→ WORK ITEM: Search the data for the word "APERTURE" and copy every line where it occurs.

[Opening DATA SHOWN section]

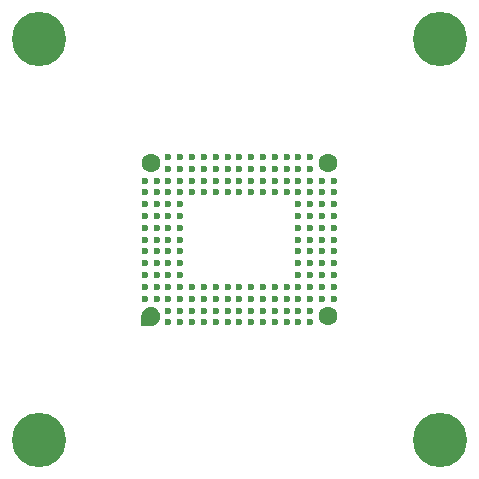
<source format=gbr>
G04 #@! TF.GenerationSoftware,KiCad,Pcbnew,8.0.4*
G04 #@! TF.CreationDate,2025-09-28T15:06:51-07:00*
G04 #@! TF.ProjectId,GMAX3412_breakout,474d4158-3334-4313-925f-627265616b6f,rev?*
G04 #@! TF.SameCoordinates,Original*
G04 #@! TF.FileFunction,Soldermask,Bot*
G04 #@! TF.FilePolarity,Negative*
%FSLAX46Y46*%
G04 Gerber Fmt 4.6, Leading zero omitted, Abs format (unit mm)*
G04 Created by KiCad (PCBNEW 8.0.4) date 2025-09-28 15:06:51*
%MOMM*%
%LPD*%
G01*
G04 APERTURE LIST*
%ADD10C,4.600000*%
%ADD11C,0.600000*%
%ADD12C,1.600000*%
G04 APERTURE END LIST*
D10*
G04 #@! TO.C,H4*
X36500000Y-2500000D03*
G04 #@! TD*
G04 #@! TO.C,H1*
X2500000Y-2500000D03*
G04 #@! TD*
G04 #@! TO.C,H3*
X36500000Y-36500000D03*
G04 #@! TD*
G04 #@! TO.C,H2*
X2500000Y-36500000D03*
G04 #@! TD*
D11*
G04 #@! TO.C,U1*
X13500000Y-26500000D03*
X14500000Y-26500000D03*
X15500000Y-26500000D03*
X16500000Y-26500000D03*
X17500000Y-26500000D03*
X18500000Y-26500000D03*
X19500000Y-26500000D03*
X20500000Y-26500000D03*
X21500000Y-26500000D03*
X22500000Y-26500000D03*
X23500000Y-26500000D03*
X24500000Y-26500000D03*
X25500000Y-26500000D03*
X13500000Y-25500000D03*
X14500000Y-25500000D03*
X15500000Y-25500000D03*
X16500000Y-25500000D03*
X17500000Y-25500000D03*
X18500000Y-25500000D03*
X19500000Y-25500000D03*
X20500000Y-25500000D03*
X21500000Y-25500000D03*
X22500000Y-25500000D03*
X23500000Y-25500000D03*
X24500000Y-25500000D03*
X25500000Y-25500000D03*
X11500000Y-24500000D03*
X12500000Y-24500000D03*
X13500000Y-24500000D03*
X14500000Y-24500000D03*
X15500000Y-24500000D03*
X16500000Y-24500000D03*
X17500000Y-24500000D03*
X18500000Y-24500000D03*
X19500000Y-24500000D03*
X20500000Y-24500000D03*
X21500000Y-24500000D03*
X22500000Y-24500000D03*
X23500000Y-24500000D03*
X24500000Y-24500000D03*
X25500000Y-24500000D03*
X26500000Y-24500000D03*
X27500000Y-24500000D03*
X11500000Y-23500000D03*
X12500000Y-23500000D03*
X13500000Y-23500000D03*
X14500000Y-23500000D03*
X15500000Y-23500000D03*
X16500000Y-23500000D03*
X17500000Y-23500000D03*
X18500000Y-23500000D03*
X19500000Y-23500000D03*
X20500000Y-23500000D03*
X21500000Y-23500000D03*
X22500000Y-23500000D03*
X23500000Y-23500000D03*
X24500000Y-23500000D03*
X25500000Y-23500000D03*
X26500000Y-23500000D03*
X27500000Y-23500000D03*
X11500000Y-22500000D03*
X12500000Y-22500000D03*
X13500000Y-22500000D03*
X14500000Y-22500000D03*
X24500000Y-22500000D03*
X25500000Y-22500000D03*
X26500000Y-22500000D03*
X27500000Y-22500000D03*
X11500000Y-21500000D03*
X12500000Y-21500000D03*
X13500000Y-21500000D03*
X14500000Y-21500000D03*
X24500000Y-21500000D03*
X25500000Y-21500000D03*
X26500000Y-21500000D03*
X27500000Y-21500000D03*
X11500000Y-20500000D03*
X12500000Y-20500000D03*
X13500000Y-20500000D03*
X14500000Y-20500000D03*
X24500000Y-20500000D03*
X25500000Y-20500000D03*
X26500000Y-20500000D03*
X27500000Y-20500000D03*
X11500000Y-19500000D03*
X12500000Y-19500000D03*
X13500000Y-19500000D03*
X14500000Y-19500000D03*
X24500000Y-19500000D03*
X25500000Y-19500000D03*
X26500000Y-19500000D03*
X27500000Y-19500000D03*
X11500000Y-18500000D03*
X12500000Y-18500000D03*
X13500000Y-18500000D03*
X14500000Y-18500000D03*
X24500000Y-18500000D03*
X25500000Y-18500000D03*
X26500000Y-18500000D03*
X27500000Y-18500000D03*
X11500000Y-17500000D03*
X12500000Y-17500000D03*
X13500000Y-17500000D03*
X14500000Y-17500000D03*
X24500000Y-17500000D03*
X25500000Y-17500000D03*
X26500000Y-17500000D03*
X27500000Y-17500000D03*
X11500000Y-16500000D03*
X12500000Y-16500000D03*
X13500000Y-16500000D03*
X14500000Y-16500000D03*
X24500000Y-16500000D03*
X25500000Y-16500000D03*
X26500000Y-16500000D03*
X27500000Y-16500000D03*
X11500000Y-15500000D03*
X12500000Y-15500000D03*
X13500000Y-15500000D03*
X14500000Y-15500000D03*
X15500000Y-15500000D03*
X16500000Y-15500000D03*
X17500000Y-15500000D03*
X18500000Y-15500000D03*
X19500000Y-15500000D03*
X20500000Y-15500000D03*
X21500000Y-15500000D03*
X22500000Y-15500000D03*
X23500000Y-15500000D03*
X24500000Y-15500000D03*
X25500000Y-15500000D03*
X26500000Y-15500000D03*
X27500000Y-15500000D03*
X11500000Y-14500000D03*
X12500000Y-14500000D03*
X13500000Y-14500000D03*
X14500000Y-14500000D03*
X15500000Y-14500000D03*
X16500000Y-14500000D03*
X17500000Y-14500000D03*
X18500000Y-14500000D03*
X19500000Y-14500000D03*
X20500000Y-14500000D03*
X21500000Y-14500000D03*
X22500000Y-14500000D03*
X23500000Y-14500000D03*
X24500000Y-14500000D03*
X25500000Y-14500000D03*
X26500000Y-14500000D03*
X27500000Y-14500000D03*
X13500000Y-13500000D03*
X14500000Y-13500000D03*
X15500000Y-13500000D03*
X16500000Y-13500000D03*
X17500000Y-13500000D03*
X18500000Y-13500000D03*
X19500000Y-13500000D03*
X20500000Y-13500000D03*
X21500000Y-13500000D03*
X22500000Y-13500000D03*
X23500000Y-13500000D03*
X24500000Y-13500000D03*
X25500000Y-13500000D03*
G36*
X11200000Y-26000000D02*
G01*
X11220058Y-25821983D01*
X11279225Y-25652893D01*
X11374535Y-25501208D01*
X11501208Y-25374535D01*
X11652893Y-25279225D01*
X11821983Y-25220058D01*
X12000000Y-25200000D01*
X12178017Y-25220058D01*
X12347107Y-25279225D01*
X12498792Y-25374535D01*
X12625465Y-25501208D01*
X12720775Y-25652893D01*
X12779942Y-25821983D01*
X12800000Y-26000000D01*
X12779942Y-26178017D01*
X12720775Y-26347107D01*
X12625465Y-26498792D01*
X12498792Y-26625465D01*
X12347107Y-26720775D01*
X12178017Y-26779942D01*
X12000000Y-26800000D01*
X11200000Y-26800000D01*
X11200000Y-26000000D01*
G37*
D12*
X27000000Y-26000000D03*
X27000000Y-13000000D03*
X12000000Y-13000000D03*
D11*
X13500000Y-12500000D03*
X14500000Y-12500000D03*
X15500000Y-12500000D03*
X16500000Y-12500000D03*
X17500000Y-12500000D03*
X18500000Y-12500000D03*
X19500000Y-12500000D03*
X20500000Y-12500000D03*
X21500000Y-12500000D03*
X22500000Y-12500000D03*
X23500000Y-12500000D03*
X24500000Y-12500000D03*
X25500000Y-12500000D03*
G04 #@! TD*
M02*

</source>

[Closing DATA SHOWN section]

→ RESPONSE AREA:
G04 APERTURE LIST*
G04 APERTURE END LIST*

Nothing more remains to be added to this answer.